Before if you didn’t allocate, you were guaranteed GC would not be triggered, since it/freeing is triggered allocations. I’m not sure that is still valid for multithreaded GC, but would like to know. And even if still guaranteed, it might not be in the future with changed GC(?).
We really do need a low-signal mode for good interop. It gets really messy when Julia is using signals and some other software in the process is also trying to use signals.
One method involves signal chaining. Basically when sending signal set some boolean flag that Julia itself is signaling. If a signal is received in the signal handler and the flag is not set, then send it to the next signal handler in the chain.
We use signals primarily for one thing. During multi-threaded execution we need an was to signal to other threads that a thread has requested for garbage collection to be run. This is called a safepoint.
A common way to implement this is to perform in regular intervals a load from a page. When GC needs to run the permissions on that page are set to inaccessible and the OS will signal the thread that it has performed an illegal memory access. We detect this in the signal handler and suspend the thread until GC has executed.
The design trade-off is that a load is pretty much the cheapest thing you can do, so frequent safe points don’t hurt performance too much.
Could you implement safe points differently, yes but most other methods add constant overhead to the program when GC is not running.
I think the agreement is that signal chaining is the way to go, but no one has spent time on that.
Hmm, that’s probably worthwhile to investigate. If you turn off GC your memory usage will just slowly grow until you run out of memory. What is likely the case is that a thread is in ?blocked? in python when GC is triggered (it should have been marked safe to execute GC concurrently). So if you can get a backtrack from all threads we might see what causes things to be blocked.
An example of this could be that one thread holds the GIL, another thread is blocked on the GIL and the thread holding the GIL calls back into Julia triggering GC and the deadlocks because it is waiting for the other thread to reach a safe point (which it never will until the GIL is released) That is pure speculation, but we had a similar story in CUDA just recently.
It’s only PythonCall’s GC. Since the equation_search function isn’t creating any new PythonCall objects, this won’t be an issue.

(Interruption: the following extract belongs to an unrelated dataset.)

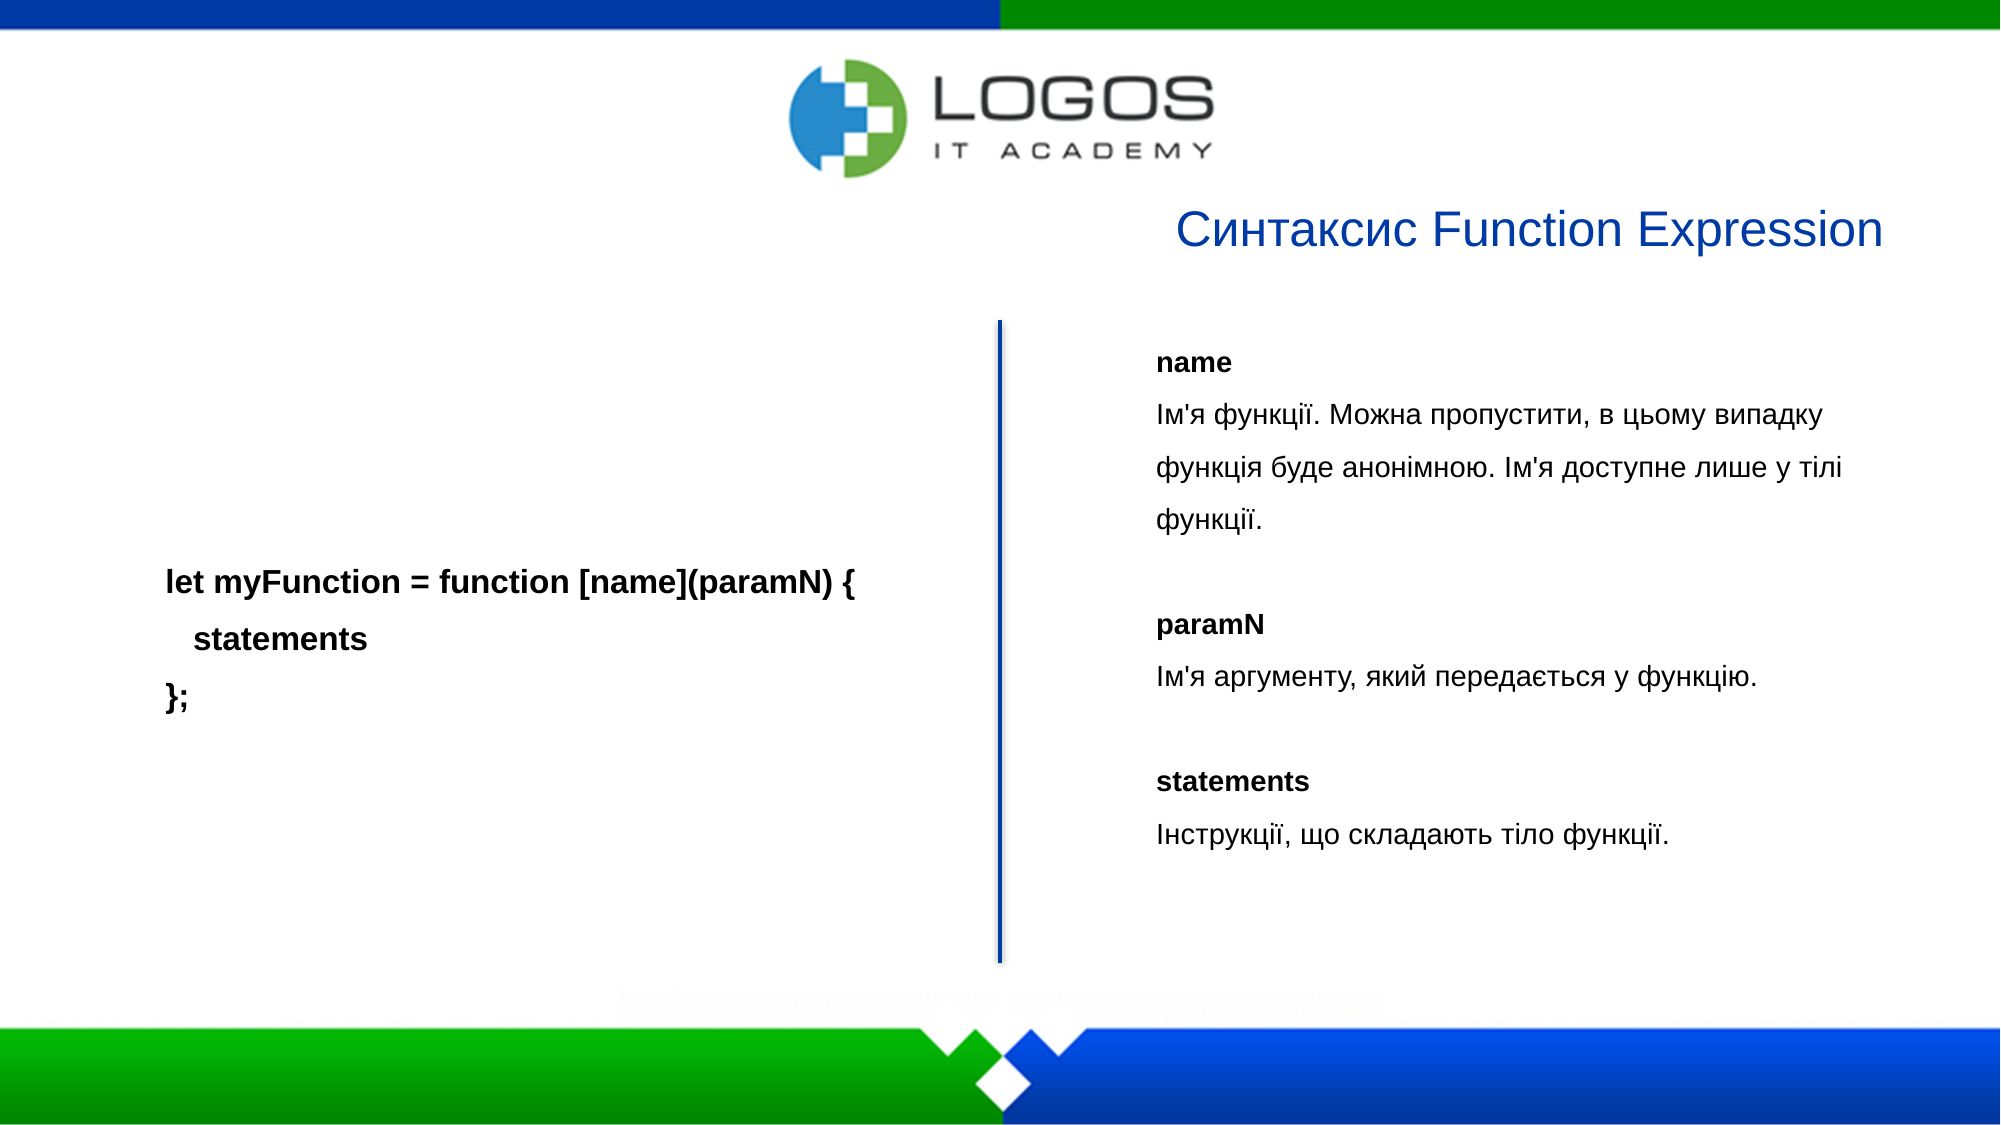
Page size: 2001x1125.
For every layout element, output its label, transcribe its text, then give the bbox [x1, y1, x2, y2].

I verified the memory doesn’t grow with some pretty heavy testing before I moved PySR over from PyJulia.
Now if I did not explicitly convert arrays to Array, but left them as PyList{Any}, this might not be true, as PythonCall controls the finalizers for those. But I didn’t check.
Your speculation may be correct because it seems to at least start the search (?) but once it starts waiting on workers to return, nothing happens.